> Assignment: Where does the string "logs" occur in the entries below? Copy every line where it does.

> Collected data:
----------------

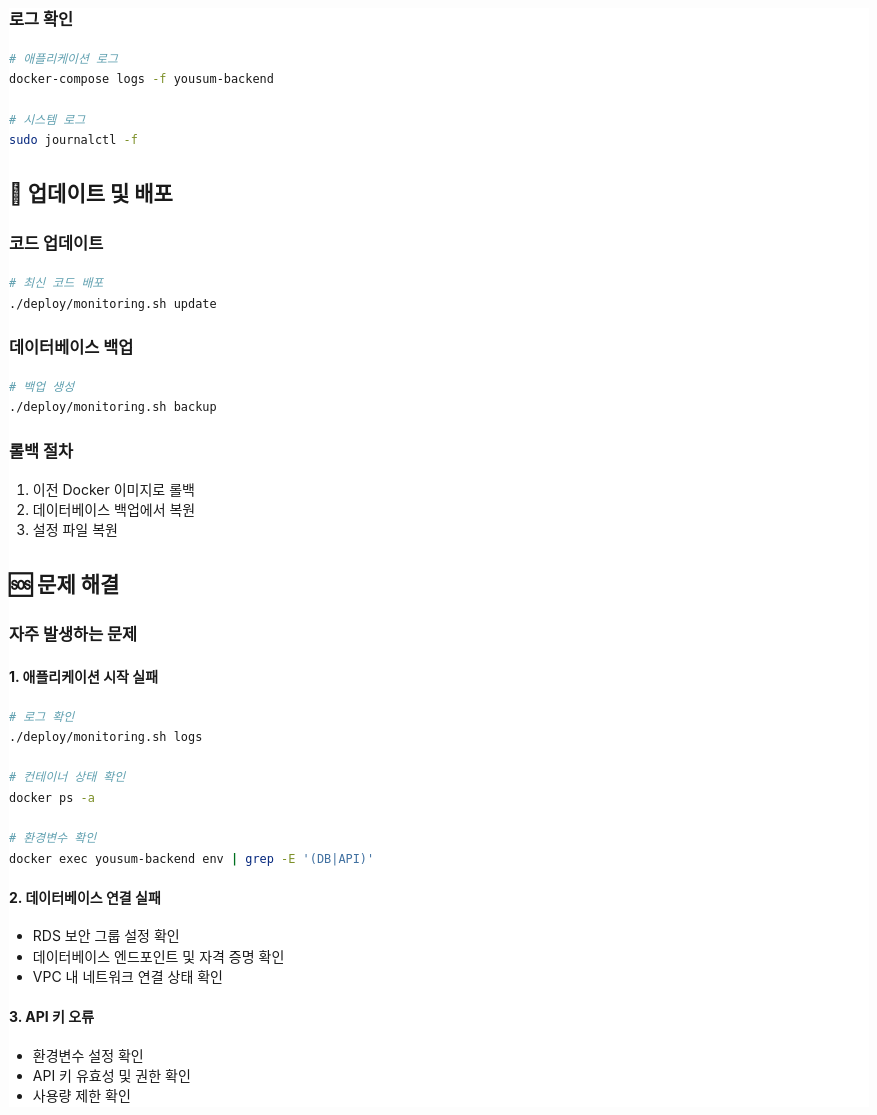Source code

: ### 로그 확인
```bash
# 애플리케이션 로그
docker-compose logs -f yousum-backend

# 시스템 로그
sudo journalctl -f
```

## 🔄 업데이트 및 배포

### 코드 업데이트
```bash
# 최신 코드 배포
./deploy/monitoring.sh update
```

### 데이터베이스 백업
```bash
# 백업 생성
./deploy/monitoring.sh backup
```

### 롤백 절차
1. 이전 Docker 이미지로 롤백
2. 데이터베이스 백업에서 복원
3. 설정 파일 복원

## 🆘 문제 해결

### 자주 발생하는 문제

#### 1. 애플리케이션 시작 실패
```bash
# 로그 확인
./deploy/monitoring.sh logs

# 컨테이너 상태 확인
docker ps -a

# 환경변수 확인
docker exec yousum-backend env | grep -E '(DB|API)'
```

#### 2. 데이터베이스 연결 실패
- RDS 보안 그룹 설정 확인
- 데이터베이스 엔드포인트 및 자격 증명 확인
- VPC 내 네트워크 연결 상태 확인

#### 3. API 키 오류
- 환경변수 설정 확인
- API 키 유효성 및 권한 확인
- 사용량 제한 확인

----------------

> Your response:
docker-compose logs -f yousum-backend
./deploy/monitoring.sh logs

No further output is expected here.